§ Trabajo requerido: Continúa, por favor, la columna sobre el centro político en España a partir de su última oración, sin tomar nada del material.

---------- Texto para revisar

The Objective
Antonio Agredano

Puñetas

«La utilización de cada institución, de cada fuerza del Estado, para el lucimiento y la pervivencia de Sánchez, sólo ha sido posible desde la impunidad de los extremos»

Opinión
Puñetas

Ilustración de Alejandra Svriz.

Están llamando fascismo a cosas que hace diez años eran consideradas socialdemocracia. El otro día tomaba algo con un amigo y me presentó a otro diciendo de mí: «Escribe en THE OBJECTIVE, pero es buena gente».

Yo no recuerdo haberme movido demasiado, pero España vive un temblor perpetuo. El coyote no avanza pero detrás va rotando el decorado. Ya ni siquiera sé si Pedro Sánchez es causa o consecuencia. No sé si la polarización, el rencor, la instrumentalización de las instituciones, llevar lo político a lo personal sin matices… son estrategias electorales o el simple devenir de nuestros tiempos. De estos tiempos como un juego de damas, donde blancas y negras se devoran sobre el tablero. Dudar es una gimnasia melancólica.

El Partido Popular busca el centro y el centro quizá ya no exista. Ese mundo entre dos extremos, ese lugar confortable, esa tercera vía, como un refugio entre fuerzas cuyo choque es impredecible. Sale poco en las encuestas. Apelan a él periodistas y asesores, pero yo ya no sé de qué hablan. Nada menos seductor, menos movilizador, menos excitante, que el centro. Y, sin embargo, debería ser la primera piedra para la España futura. Un país irreconocible en los márgenes, bloqueado, que solo avanzará cuando aprenda, de nuevo, a convivir. O, al menos, a soportarse.

La Atlántida se hundió y el centro se marchó con Ciudadanos. Fue un reino efímero. El PSOE entendió que cultivar la parcela de Podemos le mantendría con vida más tiempo. Y lo consiguió. Y en esas afueras, más allá de los sórdidos polígonos, es donde se está fraguando nuestro presente. En una sociedad centrífuga, cómoda en la hipérbole, incapaz de llegar a acuerdos, ni siquiera en los postulados más elementales de nuestra democracia.

--------------------
---------- Registros

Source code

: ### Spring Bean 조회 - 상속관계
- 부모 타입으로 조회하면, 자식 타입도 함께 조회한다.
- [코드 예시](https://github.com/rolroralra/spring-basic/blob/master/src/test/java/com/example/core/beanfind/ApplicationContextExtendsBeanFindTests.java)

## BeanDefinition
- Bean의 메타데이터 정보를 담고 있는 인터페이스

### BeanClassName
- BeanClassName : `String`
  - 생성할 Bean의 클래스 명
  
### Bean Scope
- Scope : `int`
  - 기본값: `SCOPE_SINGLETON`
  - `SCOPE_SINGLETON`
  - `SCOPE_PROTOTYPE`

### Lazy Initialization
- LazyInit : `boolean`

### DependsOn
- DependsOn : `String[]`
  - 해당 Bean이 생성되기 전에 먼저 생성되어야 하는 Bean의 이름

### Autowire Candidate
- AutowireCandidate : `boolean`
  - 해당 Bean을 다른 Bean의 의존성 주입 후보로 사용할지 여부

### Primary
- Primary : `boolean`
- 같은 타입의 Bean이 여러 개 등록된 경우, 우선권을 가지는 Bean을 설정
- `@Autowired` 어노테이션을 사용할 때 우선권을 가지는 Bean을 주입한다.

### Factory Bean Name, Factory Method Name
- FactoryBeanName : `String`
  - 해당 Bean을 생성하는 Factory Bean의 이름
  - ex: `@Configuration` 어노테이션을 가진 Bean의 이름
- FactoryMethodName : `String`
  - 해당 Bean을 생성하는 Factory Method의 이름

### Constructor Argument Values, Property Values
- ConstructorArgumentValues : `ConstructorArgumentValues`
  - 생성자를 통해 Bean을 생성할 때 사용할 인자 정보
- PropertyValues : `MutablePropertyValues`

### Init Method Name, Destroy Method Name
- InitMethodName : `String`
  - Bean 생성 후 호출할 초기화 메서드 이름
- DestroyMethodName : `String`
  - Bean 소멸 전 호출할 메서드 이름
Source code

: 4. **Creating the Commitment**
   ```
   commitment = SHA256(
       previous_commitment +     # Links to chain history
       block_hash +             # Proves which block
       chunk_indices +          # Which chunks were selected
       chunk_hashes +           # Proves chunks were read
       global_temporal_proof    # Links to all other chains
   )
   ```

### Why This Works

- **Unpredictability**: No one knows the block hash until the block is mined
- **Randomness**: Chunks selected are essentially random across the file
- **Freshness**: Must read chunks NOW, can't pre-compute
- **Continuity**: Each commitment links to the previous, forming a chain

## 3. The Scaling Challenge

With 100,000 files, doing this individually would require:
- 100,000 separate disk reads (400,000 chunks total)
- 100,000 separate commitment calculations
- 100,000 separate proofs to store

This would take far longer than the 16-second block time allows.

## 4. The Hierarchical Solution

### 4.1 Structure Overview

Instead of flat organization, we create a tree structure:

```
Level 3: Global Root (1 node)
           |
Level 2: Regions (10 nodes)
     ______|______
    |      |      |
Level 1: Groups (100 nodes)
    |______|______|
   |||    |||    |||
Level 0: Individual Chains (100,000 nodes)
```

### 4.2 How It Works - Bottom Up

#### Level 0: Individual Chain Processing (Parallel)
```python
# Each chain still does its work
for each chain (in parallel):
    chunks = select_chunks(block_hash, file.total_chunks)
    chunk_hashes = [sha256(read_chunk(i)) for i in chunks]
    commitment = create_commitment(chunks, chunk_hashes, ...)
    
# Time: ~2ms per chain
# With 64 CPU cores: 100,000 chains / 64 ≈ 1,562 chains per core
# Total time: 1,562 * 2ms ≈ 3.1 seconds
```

--------------------

§ Respuesta del ejercicio:
Un ejemplo de esos valores perdidos se está viendo en un juicio terrible, ese en el que un fiscal es fiscalizado. Un hombre formado en el derecho, que entiende cada resorte de nuestro ordenamiento y que, con puñetas en las mangas de su toga, asiste a su propio enjuiciamiento. La mirada de Álvaro García Ortiz está llena de perplejidad y tristeza. Me pregunto si se arrepiente de aquello que hizo. Más allá de lo que se pruebe, el pasteleo con Moncloa era innegable, y así está ya demostrado. El fiscal general del Estado quiso ser parte del juego político y terminó llenándose de barro los vuelillos. El relato, susurrado en su lecho como un Rosebud.

«Justificar lo injustificable será el gran legado de Sánchez. Y no dar explicaciones. Y ministros envenenando en redes»

Lo opuesto a la moderación es el desahogo. La utilización de cada institución, de cada fuerza del Estado, para el lucimiento y la pervivencia de Pedro Sánchez, solo ha sido posible desde la impunidad de los extremos. Sin centro, habitamos las aristas. Sin un reproche calmado, cualquier cosa nos vale.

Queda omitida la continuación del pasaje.